The One Big Beautiful Bill Act — that’s the law’s actual name, apparently not intentionally ironic — ripped away some of those tax credits. Homeowners, businesses, and other energy consumers who want to buy solar systems have until the end of this year to get them installed, which really means consumers have until probably October to order systems so they can be activated before the end of the year. 

Unsurprisingly, people are rushing to get their orders in before the tax credits expire. All indications are that solar sales will be strong in 2025.

But what happens in 2026?

Well, it turns out that there was more than one runway. 
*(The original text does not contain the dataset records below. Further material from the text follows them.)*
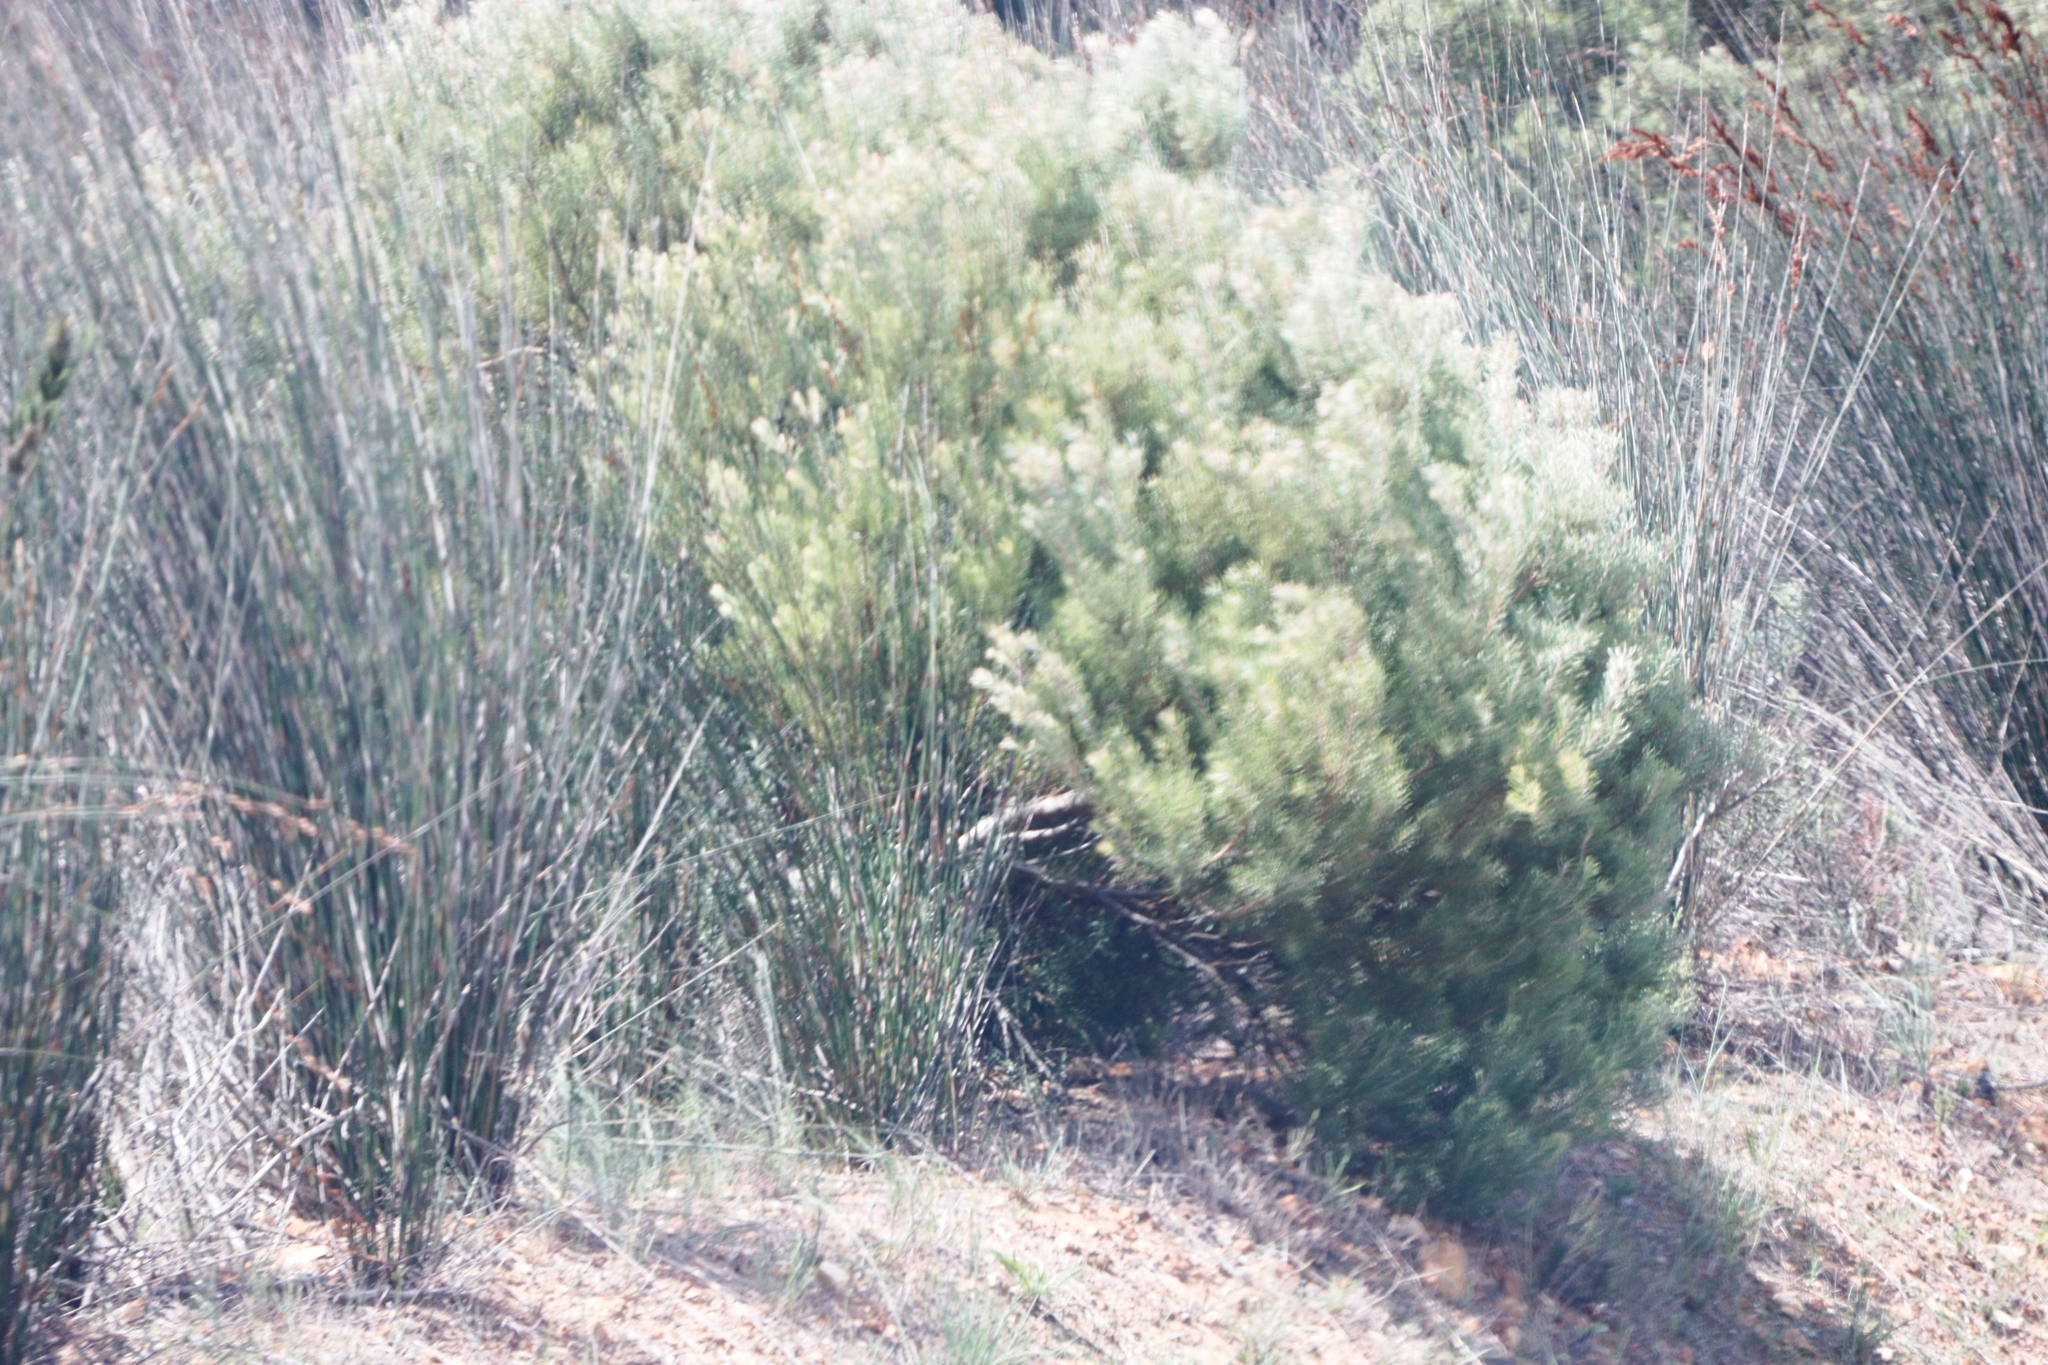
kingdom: Plantae
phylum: Tracheophyta
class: Magnoliopsida
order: Proteales
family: Proteaceae
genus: Leucadendron
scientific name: Leucadendron galpinii
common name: Hairless conebush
Yes, tax credits for consumers who buy solar panels will go away next year. But Congress has maintained tax credits for consumers who lease their systems. So people will still be able to get help accessing this technology that helps keep them free and safe from high bills and blackouts — they’ll just have to access it in a different way.

That’s going to require a pretty big pivot — Freedom Solar will certainly have to do things differently, as will utilities and, of course, our customers. But I deeply and completely believe that we’ll figure this out and this industry will continue to grow.

Based on our internal modeling, customers who lease solar systems will still save a lot of money — in big markets like Houston and Dallas, most systems still have paid for themselves within about six years based on the money they save.

But even more than that, solar power is still a very affordable form of electricity generation, and it’s only getting cheaper. Meanwhile, these anti-energy policies that try to play favorites and punish renewables will only drive up energy bills.

So even without the tax credits, it’ll soon be clear that even buying a solar system will save money by lessening people’s dependence on a power grid that’s only getting more expensive.

As the great Doug Lewin wrote this summer before the Big Bad Bill passed, “In their attempt to knockout renewables, Congress may end up punching consumers in the mouth.” For reasons I’ll never understand, anti-energy politicians keep trying to exterminate this great and growing technology.

But at the end of the day, solar lowers power bills, and it protects people, communities, and power grids from blackouts. It’s the future — that was true before the bill passed, and it still is.